The plot is resolved, of course, but not before a great many other religious are killed off. Makes you wonder how the Christian churches managed to survive, given the high mortality rate of its clerics!
Through Sister Fidelma, Tremayne does not hesitate to criticize the Roman Church and its fondness for luxury and expensive trappings for its religious buildings and accoutrements, as well as hold up for ridicule the superstitious beliefs in relics, such as the True Cross (not even in Palestine under the best of conditions is wood going to last that long) and the staircase Christ descended from Pilate’s palace, all venerated by the Church in Rome.
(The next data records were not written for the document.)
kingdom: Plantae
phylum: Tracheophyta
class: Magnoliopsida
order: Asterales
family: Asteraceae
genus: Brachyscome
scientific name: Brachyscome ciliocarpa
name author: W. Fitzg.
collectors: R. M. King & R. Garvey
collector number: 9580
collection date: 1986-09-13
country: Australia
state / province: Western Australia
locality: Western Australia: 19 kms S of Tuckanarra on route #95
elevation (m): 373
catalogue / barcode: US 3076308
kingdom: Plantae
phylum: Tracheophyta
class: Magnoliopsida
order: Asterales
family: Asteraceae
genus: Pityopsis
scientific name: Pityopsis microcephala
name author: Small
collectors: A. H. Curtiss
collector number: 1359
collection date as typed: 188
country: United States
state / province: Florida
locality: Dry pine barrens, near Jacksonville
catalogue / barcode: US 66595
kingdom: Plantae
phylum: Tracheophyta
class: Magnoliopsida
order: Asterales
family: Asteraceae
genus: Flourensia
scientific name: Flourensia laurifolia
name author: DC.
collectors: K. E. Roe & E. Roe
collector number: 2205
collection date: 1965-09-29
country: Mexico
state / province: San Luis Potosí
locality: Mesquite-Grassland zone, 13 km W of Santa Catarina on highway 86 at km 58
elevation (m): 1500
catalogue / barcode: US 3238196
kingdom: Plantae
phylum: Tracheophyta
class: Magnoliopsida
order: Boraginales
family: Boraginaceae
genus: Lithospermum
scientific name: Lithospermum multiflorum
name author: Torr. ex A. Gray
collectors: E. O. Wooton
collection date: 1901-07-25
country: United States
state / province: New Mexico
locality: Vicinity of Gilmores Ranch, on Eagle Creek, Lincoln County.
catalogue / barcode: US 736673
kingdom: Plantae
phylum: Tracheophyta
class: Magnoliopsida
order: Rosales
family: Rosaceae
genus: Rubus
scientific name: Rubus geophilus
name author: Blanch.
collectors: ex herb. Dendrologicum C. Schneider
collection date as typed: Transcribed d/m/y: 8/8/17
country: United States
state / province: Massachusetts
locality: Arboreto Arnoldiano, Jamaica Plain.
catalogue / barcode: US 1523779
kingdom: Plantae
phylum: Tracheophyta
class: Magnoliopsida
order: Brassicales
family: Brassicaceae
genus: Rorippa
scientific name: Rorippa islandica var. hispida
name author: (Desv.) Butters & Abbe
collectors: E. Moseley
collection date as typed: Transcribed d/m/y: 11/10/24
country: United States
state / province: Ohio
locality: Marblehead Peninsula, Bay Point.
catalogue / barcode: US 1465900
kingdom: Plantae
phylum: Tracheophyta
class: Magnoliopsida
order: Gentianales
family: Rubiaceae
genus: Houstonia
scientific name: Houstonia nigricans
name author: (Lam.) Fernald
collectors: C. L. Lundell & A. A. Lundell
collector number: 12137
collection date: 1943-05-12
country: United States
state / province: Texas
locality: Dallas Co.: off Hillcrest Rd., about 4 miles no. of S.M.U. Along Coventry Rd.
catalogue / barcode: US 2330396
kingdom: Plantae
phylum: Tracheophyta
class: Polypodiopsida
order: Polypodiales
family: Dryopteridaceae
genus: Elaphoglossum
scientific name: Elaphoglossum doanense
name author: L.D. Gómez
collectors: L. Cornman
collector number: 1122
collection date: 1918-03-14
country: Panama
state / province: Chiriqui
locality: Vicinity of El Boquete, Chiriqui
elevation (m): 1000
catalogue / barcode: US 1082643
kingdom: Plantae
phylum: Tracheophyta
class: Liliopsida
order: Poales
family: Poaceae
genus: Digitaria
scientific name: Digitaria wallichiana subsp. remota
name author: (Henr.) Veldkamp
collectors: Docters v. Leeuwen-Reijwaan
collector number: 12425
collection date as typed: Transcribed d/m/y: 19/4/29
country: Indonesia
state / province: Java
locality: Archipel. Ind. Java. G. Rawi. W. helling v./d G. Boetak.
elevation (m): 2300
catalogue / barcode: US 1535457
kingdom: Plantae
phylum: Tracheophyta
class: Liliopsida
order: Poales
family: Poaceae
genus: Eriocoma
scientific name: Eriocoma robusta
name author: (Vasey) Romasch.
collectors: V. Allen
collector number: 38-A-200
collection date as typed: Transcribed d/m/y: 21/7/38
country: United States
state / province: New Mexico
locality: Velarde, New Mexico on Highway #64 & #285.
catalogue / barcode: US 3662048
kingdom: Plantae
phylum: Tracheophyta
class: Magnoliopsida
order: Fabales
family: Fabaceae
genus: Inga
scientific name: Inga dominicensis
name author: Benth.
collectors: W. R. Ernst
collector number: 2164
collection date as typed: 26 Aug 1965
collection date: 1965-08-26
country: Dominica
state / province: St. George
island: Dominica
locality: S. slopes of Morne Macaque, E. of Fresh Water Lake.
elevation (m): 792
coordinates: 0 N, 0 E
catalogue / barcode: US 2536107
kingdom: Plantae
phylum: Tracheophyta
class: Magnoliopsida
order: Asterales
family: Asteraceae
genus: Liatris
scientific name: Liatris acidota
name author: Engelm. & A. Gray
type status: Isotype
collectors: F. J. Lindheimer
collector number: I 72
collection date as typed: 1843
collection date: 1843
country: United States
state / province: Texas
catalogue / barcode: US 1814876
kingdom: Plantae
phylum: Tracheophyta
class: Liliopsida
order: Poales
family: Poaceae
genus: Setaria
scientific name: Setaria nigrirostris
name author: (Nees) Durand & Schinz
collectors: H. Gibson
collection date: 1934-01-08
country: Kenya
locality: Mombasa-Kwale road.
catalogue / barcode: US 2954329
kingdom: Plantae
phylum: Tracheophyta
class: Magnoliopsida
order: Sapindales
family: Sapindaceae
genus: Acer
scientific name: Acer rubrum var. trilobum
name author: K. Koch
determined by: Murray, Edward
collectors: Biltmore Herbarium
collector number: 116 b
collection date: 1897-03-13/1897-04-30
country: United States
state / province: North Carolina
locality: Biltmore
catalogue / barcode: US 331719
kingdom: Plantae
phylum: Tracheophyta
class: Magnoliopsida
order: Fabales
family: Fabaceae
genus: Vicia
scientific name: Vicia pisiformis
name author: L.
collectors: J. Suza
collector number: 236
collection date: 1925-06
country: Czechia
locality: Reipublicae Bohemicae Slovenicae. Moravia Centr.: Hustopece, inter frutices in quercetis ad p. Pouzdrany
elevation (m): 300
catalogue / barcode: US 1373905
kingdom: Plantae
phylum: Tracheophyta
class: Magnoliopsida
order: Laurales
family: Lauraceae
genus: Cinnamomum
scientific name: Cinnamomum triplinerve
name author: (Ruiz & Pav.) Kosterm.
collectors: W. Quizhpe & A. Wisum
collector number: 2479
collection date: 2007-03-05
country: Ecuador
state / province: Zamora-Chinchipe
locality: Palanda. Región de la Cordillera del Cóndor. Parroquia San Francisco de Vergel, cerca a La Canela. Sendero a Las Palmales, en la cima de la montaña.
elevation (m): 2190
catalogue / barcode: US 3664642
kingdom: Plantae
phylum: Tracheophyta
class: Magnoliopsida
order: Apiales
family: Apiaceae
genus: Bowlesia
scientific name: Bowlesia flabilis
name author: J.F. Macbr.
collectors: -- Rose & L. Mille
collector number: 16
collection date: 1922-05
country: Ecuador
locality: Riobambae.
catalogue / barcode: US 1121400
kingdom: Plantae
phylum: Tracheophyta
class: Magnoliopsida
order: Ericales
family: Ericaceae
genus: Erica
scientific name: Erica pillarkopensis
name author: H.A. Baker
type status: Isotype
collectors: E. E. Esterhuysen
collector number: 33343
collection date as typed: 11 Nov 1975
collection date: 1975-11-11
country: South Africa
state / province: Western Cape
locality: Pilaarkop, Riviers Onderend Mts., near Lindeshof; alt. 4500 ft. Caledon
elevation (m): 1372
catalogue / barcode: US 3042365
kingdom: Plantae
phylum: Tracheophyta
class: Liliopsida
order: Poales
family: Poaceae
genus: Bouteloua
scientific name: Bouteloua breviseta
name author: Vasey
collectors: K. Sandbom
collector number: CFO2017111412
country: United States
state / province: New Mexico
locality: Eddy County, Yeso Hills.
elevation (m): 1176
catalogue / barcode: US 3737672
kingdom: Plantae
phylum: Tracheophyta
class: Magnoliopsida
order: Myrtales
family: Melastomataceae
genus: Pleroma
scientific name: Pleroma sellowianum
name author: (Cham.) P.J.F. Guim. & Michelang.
Tremayne’s description of 7th century Rome, the impact of the rise of Islam, and the politics of the Roman Church, even if fictionalized, make the book interesting. The prose is marginally better than the first book, and there is an interesting subplot involving the famous ancient library in Alexandria, destroyed in the 7th century. I’m still don’t think that the series is as good as the Brother Caedfel series—for one thing, Tremayne is fond of Nero Wolfe type endings where all the suspects are gathered together and Fidelma, in a long, drawn-out scene, goes through the evidence, the logic,and then identifies the culprit. But I have the next two books and will continue to read to see if they are an improvement, because I still like the basic premise of a setting in 7th century Celtic culture. There’s hope.